Fluorescence measurements of free [Mg 2+ ] by use of mag‐fura 2 in Salmonella enterica

The Mg 2+ fluorescent dye mag‐fura 2, entrapped in cells or organelles, has frequently been used for dual excitation ratio‐metric determinations of free ionic Mg 2+ concentrations in eukaryotic, mostly mammalian cells. Here we report its successful application to measure free Mg 2+ concentrations ([Mg 2+ ] i ) in Salmonella enterica cells. When kept in nominally Mg 2+ free buffer (resting conditions), the [Mg 2+ ] i of wild‐type cells has been determined to be 0.9 mM. An increase in the external Mg 2+ concentration ([Mg 2+ ] e ) resulted in a rapid increase of [Mg 2+ ] i , saturating within a few seconds at about 1.5 mM with [Mg 2+ ] e of 20 mM. In contrast, cells lacking the Mg 2+ transport proteins CorA, MgtA, MgtB failed to show this rapid increase.

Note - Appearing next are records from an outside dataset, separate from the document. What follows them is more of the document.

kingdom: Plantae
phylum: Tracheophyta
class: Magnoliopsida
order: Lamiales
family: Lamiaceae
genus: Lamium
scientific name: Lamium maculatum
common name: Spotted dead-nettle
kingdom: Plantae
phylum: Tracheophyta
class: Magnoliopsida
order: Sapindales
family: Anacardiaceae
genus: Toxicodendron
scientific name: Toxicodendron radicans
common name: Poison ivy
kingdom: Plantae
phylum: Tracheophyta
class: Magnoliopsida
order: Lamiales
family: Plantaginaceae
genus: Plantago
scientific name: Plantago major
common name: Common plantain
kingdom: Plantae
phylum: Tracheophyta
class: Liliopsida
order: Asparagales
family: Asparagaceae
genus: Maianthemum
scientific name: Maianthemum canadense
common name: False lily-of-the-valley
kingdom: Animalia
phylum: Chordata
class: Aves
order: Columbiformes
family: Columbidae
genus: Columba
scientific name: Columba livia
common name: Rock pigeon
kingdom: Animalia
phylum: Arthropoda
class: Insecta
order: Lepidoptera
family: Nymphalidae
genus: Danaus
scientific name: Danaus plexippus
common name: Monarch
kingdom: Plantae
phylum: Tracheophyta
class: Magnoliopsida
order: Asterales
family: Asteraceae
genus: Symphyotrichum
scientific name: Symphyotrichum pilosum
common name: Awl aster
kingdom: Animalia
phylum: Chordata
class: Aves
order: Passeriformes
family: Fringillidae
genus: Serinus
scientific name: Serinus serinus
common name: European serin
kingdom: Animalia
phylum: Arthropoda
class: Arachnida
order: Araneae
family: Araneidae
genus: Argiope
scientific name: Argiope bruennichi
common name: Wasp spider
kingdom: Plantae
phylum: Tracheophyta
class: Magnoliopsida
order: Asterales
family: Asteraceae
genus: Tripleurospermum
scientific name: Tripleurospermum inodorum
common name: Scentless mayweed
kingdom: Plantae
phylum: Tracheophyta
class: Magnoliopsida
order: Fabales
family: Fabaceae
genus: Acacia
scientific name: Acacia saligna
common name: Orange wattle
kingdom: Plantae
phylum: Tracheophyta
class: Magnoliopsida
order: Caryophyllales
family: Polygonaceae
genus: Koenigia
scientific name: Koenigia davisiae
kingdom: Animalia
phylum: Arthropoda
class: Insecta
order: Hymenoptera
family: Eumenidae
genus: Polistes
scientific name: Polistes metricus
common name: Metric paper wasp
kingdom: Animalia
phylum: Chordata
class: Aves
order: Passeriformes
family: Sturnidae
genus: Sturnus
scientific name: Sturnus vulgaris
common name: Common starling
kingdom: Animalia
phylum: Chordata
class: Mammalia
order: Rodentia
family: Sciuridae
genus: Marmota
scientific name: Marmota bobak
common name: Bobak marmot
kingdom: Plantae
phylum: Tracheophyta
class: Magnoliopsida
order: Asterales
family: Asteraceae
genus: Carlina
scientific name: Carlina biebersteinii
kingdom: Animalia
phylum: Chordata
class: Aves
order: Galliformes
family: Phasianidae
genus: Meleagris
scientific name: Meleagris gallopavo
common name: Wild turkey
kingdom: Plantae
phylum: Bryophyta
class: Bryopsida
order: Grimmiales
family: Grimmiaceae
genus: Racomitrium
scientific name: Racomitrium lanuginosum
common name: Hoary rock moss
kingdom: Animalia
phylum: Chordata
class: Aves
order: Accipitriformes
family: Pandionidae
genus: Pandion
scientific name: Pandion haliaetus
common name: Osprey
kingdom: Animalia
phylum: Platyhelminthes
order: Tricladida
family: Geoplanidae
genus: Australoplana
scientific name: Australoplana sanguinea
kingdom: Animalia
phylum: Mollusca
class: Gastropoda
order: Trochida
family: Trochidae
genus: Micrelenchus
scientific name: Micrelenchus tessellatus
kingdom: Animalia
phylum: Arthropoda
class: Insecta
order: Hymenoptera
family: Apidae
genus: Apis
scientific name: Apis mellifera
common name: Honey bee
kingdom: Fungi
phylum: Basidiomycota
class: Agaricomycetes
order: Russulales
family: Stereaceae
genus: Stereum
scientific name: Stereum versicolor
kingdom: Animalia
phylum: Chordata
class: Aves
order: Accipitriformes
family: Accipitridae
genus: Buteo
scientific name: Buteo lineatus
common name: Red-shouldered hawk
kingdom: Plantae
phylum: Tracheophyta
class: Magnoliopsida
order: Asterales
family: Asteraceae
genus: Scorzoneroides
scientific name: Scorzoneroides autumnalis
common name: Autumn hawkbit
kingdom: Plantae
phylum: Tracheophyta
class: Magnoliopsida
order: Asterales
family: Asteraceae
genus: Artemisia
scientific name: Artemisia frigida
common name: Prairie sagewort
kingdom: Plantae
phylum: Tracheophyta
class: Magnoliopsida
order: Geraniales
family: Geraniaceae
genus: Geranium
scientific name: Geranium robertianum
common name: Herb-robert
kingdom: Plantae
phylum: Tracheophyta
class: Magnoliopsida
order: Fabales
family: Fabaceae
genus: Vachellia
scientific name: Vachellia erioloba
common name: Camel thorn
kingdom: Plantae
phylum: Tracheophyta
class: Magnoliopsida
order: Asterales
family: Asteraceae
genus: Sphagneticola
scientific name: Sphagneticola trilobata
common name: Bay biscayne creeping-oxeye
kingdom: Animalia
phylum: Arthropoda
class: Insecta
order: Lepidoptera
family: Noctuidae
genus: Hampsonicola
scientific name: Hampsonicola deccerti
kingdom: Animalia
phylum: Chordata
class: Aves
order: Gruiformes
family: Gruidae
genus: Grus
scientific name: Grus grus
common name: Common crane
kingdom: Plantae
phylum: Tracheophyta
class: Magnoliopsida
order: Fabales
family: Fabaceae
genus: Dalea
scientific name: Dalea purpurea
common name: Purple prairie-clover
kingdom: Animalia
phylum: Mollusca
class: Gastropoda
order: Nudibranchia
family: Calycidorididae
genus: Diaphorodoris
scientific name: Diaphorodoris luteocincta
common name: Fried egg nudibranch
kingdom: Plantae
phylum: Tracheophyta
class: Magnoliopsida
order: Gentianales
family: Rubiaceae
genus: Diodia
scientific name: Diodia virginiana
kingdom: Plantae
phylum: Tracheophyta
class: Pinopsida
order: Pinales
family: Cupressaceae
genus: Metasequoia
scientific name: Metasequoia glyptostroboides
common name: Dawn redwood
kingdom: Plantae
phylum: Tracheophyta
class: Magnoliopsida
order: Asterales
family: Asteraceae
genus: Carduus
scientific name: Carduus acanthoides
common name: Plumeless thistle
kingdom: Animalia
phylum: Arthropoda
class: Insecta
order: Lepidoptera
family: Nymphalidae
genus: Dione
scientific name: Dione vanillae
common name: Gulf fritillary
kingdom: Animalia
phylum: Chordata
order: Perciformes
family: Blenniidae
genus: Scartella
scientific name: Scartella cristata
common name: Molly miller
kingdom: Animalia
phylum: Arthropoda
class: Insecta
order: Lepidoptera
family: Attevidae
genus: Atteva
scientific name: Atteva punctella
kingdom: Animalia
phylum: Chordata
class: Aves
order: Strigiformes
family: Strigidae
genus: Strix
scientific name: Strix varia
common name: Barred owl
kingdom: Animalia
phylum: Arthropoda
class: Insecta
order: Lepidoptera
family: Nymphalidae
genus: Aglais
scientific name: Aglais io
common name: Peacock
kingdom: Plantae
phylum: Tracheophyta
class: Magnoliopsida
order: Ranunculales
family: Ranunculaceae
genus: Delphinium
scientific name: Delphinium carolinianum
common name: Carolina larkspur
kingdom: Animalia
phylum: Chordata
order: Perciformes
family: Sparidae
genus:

Instead, their [Mg 2+ ] i increased steadily over extended periods of time and saturated at concentrations below those of wild‐type cells. Mg 2+ uptake rates increased more than 15‐fold when corA was overexpressed in these mutant cells. Uptake of Mg 2+ into corA expressing cells was strongly stimulated by nigericin, which increased the membrane potential Δ Ψ at the expense of ΔpH, and drastically reduced by valinomycin, which decreased the membrane potential Δ Ψ . These results reveal mag‐fura 2 as a useful indicator to measure steady‐state [Mg 2+ ] i values in resting bacterial cells and to determine Mg 2+ uptake rates. They confirm the role of CorA as the major Mg 2+ transport protein and reveal the membrane potential as driving force for Mg 2+ uptake into S. enterica cells.